The cruiser Lake Erie, the Aegis Ballistic Missile Defense (BMD) test ship, fires a Standard missile.

The cruiser Lake Erie, the Aegis Ballistic Missile Defense (BMD) test ship, fires a Standard missile. U.S. Navy

US Ballistic Missile Defense Needs A Boost

Amid ominous tests by Iran and North Korea, why is the Missile Defense Agency’s budget shrinking?

As potential missile threats surge, why is our nation’s missile defense budget not growing accordingly?

In recent days, Iran has test-fired several missiles of ranges up to 1,250 miles, some inscribed with the words “Israel should be wiped off the Earth.” Meanwhile, North Korean leaders have bragged that they had developed a key component of a nuclear warhead – a claim that Western experts say just might be true this time.

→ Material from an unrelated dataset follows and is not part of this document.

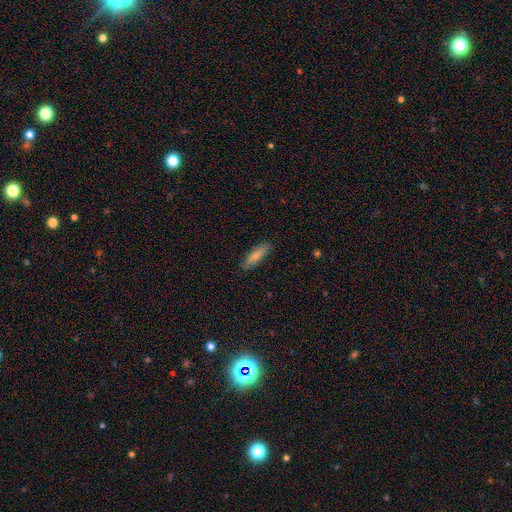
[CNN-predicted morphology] smooth_or_featured: smooth (p=0.77) [alt: featured or disk p=0.18]
how_rounded: cigar-shaped (p=0.61) [alt: in between p=0.37]
merging: none (p=0.86) [alt: minor disturbance p=0.11]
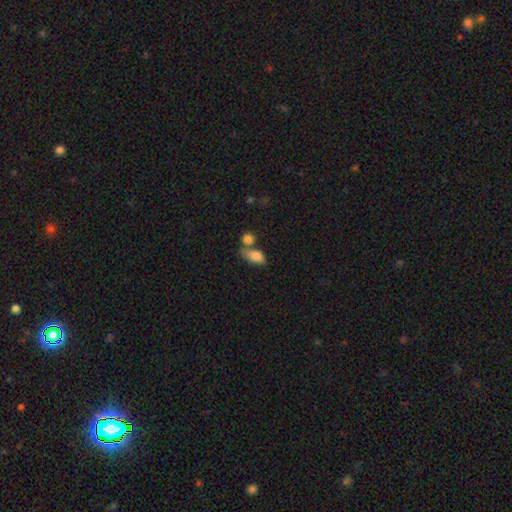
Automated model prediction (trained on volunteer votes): The model was most divided on "merging": none: 38%, merger: 37%, minor disturbance: 17%, major disturbance: 8%. More confident: how rounded — in between (85%); smooth or featured — smooth (81%).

That’s only the recent news; earlier this year saw North Korea test another nuclear weapon plus a long-range rocket that could one day lead to an ICBM capable of reaching the United States. Furthermore, Iran’s plans to continue developing missiles that can reach Israel, Europe, and perhaps eventually the United States scuttle hopes that the recent nuclear deal might have reduced this threat. And evidence persists that these Iran and North Korea are sharing missile-technology insights with each other and, perhaps, spreading them to other states and non-state actors.

And these are just the things we know about. Unexpected geopolitical shifts, technological developments, or other developments could generate other unanticipated threats.

Last month, the Obama administration unveiled its 2017 request for the Missile Defense Agency: about $7.5 billion, down from $8.1 billion the previous year. This is too little, and it risks being too little, too late.

True, the United States has been building a global ballistic missile defense, or BMD, architecture in cooperation with regional partners and allies. Recent years have brought new systems to East Asia, the Middle East, and especially Europe: U.S. BMD-capable Aegis ships and their new land-based variants, mobile land-based interceptors like Patriot and the Terminal High Altitude Area Defense (THAAD), portable radars and additional sensors, and other regional systems designed to defend U.S. allies, friends, and forward-deployed U.S. forces. But U.S. combatant commanders say they need more.

Meanwhile, back home, we need to shore up our own defenses against expected threats and hedge against the unexpected. The focus should be on the Ground-Based Interceptor, a policy supported by the current Democratic and previous Republican administrations. Recent tests have confirmed the potential of its underlying “hit-to-kill” technologies, which destroy incoming warheads and missiles by ramming them at high speeds far above the earth. In particular, we should stick with the decision to add 14 GBIs to the existing 30 in Alaska and California by the end of next year, an effort that will improve the chances of interception for only $1 billion less than 0.2 percent of the proposed 2017 defense budget?

Executing the planned upgrades to the current network of sensors, command-and-control mechanisms, cyber defenses, and other critical support systems will also make the current GBI fleet more effective without requiring revolutionary technological breakthroughs or massive expenditures. For example, the long-range radar under construction in Alaska, should by 2020 help discriminate between incoming warheads, decoys, and debris.

For the future, we should pursue the Redesigned Kill Vehicle, which for a relatively modest cost of $2.2 billion over five years will simplify the assembly, improve the reliability, and reduce the costs of each GBI in only a few years—and provide a better foundation for new types of kill vehicles and interceptors later.

Finally, we should increase the frequency with which we test the GBI network; some years have seen one or even no tests, constraining the system’s development. Conducting more tests and in more challenging scenarios would rapidly increase the interceptors’ reliability.

Of course, there is always hope that technological innovations in coming decades will revolutionize U.S. BMD. Lasers and other directed-energy systems, kill vehicles that can take multiple shots, or space-based weapons might transform the missile defense battlefield. For the next few years, however, we will rely on the defense technologies that we are now deploying rather than the visionary shield that we desire to create.

Missile defenses can already, in conjunction with nuclear and conventional defenses, as well as non-kinetic tools like diplomacy and cyber weapons, deter and defeat major threats to the United States and our allies. For this reason, there has been strong bicameral and bipartisan backing for such capabilities.

Unfortunately, the Missile Defense Agency is constrained by outdated U.S. defense spending limits. Whatever the dubious merits of the sequestration mechanism in the Budget Control Act of 2011, the world has changed tremendously during the last few years, and not for the better. Boosting BMD is a prudent, cost-effective response.